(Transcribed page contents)
▽
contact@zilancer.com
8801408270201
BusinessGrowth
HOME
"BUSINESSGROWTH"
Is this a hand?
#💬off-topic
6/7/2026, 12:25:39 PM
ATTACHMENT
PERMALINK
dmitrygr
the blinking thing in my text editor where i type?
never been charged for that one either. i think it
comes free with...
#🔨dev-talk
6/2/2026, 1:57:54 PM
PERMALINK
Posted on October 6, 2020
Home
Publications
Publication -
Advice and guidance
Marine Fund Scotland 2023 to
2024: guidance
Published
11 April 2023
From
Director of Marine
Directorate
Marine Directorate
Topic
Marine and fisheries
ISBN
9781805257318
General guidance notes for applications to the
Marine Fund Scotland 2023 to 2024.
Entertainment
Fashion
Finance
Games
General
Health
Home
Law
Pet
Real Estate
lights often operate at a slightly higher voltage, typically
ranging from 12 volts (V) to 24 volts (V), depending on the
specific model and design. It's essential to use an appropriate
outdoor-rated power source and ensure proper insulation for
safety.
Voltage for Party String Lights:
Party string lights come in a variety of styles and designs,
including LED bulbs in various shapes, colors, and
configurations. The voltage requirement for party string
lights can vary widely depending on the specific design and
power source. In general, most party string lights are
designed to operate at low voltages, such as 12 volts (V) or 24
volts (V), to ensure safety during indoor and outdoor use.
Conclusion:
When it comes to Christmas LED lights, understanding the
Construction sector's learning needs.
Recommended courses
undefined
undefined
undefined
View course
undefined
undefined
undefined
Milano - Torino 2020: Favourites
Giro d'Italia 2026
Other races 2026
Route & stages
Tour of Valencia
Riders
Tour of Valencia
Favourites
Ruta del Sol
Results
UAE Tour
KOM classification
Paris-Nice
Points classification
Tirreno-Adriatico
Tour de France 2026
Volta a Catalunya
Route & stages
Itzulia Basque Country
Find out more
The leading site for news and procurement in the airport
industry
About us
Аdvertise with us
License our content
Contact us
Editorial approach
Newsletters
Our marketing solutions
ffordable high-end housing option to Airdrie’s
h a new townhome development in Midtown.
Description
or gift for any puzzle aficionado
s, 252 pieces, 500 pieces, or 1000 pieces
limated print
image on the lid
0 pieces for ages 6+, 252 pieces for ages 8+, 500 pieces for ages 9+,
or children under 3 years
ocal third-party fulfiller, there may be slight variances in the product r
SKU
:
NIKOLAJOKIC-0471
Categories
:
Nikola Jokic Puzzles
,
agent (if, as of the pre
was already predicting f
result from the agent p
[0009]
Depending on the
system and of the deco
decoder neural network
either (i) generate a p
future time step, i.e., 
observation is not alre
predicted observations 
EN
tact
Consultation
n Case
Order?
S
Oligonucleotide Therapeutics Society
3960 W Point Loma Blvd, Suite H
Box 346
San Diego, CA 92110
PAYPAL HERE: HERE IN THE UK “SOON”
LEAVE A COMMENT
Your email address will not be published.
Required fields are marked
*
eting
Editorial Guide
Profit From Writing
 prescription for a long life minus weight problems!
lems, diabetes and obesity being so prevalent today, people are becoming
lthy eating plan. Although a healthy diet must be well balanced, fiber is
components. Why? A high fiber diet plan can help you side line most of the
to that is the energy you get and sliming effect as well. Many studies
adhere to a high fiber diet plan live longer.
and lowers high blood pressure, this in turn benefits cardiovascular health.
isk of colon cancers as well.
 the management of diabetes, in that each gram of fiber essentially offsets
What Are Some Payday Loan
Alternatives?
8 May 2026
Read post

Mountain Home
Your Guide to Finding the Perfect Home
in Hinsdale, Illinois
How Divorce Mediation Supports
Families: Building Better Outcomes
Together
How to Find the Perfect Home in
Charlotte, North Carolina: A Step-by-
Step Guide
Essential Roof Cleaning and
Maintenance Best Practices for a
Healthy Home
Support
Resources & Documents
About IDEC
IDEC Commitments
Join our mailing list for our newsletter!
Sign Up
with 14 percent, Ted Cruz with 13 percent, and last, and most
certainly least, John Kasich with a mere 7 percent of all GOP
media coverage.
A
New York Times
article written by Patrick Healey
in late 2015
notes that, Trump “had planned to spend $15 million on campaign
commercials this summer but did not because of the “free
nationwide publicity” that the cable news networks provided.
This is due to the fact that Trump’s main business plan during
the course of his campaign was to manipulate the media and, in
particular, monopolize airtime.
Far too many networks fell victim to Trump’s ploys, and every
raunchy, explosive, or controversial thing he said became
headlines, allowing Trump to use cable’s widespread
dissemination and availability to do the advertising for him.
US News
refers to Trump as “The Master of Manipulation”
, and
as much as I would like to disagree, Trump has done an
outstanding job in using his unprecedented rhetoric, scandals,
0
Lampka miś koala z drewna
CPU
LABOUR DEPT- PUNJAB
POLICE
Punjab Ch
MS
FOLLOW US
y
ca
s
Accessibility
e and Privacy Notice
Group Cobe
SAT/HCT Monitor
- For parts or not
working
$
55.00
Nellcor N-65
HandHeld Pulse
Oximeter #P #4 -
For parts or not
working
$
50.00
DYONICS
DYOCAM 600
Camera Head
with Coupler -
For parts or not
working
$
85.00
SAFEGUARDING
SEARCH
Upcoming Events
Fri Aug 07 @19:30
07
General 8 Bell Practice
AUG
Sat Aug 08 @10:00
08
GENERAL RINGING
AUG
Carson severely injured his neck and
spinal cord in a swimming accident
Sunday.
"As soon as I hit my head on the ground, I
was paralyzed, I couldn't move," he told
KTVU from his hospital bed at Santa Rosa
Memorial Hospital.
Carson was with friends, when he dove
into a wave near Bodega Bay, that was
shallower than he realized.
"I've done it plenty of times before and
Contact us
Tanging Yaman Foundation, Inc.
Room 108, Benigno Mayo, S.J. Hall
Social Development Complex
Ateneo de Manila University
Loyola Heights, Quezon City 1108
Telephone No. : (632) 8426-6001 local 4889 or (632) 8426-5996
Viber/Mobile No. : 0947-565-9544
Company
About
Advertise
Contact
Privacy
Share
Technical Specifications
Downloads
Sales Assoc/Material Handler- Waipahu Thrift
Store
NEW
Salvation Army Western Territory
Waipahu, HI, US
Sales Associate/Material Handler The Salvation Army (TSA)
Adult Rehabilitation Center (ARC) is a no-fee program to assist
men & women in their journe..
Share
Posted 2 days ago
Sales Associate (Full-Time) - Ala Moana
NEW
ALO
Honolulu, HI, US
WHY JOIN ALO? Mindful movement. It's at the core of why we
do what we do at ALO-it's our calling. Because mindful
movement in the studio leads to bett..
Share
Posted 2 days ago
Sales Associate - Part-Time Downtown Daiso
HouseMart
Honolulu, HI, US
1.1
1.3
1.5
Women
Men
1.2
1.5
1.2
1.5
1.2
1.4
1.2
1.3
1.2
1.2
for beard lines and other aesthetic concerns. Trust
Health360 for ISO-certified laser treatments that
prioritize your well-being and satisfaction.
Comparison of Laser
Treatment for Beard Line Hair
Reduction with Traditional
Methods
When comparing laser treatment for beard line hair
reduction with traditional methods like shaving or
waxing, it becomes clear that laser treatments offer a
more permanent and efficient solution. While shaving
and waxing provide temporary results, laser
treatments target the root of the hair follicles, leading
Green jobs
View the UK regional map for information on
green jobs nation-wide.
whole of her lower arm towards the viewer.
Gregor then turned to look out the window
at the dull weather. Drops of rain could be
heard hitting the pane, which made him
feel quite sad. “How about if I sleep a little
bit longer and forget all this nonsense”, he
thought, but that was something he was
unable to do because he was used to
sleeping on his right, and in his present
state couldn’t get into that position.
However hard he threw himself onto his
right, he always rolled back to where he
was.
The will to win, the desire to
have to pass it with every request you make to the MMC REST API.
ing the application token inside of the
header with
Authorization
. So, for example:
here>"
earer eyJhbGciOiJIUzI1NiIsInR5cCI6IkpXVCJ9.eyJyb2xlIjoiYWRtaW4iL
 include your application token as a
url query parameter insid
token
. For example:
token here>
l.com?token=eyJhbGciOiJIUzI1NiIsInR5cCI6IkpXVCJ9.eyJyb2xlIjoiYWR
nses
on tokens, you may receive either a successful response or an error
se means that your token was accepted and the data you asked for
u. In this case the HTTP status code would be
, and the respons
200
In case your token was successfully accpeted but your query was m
△
▶ [Exercise brief]: Transcribe the records above from the line holding "Maintenance Best Practices for a" down to the line holding "in late 2015", inclusive, without adding anything.

▶ [Response area]:
Maintenance Best Practices for a
Healthy Home
Support
Resources & Documents
About IDEC
IDEC Commitments
Join our mailing list for our newsletter!
Sign Up
with 14 percent, Ted Cruz with 13 percent, and last, and most
certainly least, John Kasich with a mere 7 percent of all GOP
media coverage.
A
New York Times
article written by Patrick Healey
in late 2015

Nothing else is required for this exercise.